▶ What to do: Show every line of the material below that contains the word "Example".

──────── Information given ────────

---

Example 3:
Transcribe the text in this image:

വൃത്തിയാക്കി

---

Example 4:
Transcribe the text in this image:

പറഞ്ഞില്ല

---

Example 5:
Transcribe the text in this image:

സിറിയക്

────────
──────── Information given ────────

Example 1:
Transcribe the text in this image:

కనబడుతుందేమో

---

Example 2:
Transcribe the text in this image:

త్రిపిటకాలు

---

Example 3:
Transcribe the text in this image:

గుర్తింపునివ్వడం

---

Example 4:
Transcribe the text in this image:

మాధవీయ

────────

▶ Task answer:
Example 3:
Example 4:
Example 5:
Example 1:
Example 2:
Example 3:
Example 4:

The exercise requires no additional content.